Un outil de mesure en temps réel pour une inclusion financière renforcée
Ce Baromètre, officiellement dévoilé en grande pompe à Abidjan, se présente comme une plateforme digitale capable de recueillir instantanément les retours des utilisateurs. Son objectif ? Transformer les expériences bancaires, digitales et assurantielles en données exploitables pour améliorer durablement la qualité des services proposés.

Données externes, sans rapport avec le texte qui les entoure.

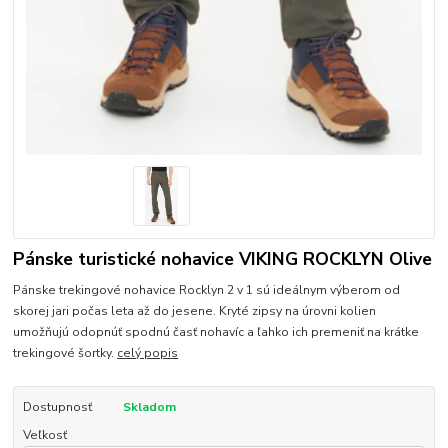
Pánske turistické nohavice VIKING ROCKLYN Olive
Pánske trekingové nohavice Rocklyn 2 v 1 sú ideálnym výberom od
skorej jari počas leta až do jesene. Kryté zipsy na úrovni kolien
umožňujú odopnúť spodnú časť nohavíc a ľahko ich premeniť na krátke
trekingové šortky.
celý popis
Dostupnosť
Skladom
Veľkosť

Selon les autorités présentes, cet instrument s’inscrit dans une logique de gouvernance par la donnée. Galla Kouamé Armand, conseiller technique du ministère ivoirien de l’Économie, des Finances et du Budget, a souligné : « En dotant l’observatoire d’un outil fiable, nous passons d’une approche théorique à une gestion concrète de la qualité. L’inclusion financière ne se limite pas à l’accès aux services : elle exige transparence, respect des droits et satisfaction des usagers, qu’il s’agisse d’un entrepreneur, d’un agriculteur ou d’un utilisateur de mobile money. »

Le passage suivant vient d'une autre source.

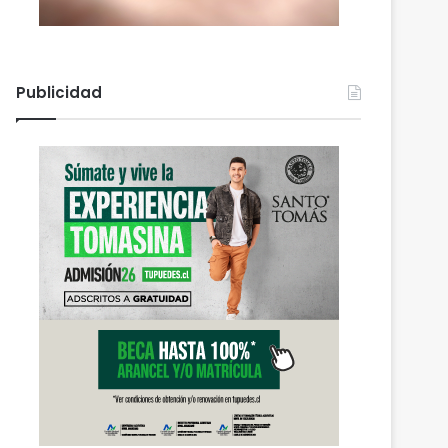
Publicidad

Un thermomètre de la performance financière pour les acteurs du secteur
Adama Coulibaly, représentant le ministre, a qualifié ce Baromètre de « thermomètre précis » permettant d’évaluer mois après mois l’efficacité des mesures mises en place. Il servira également à identifier les freins persistants à la satisfaction des consommateurs et à l’inclusion financière.
Contrairement à une idée reçue, cet outil n’a pas vocation à sanctionner. Pour les autorités, il s’agit avant tout d’un levier de performance pour les institutions financières. Comme l’a rappelé M. Galla : « L’exigence qualité n’est plus une option, mais une nécessité pour rester compétitif sur le marché. »
Un nouveau contrat de confiance entre les acteurs financiers et les usagers
Arthur Ahoussi, directeur général du Trésor et président du conseil d’orientation de l’OQSF-CI, a mis en avant la dimension collaborative de ce projet. « Ce Baromètre n’est pas qu’un simple outil technique. Il incarne un nouveau contrat de confiance entre le secteur financier et les consommateurs. »
Il a ajouté : « En mesurant la satisfaction, nous ne nous contentons pas de collecter des avis. Nous élevons les standards de notre pays, car chaque prestation financière répond à une attente. » Léocadie Loukou Yao, secrétaire exécutive de l’OQSF-CI, a abondé dans ce sens : « Notre ambition est de transformer les retours des usagers en intelligence qualité pour une amélioration continue des services. »
Un instrument au service de l’amélioration permanente
Le Baromètre QSSF-CI se veut un observatoire permanent, analysant en continu les données pour affiner les stratégies des acteurs financiers. Ses missions ?
- Recueillir les perceptions et attentes des usagers ;
- Produire des indicateurs fiables pour orienter les décisions ;
- Renforcer la confiance entre prestataires et consommateurs ;
- Transformer l’expérience utilisateur en leviers d’innovation.
Avec cette initiative, la Côte d’Ivoire se dote d’un mécanisme unique en Afrique de l’Ouest pour évaluer et améliorer la qualité des services financiers, plaçant l’écoute des citoyens au cœur de sa politique économique.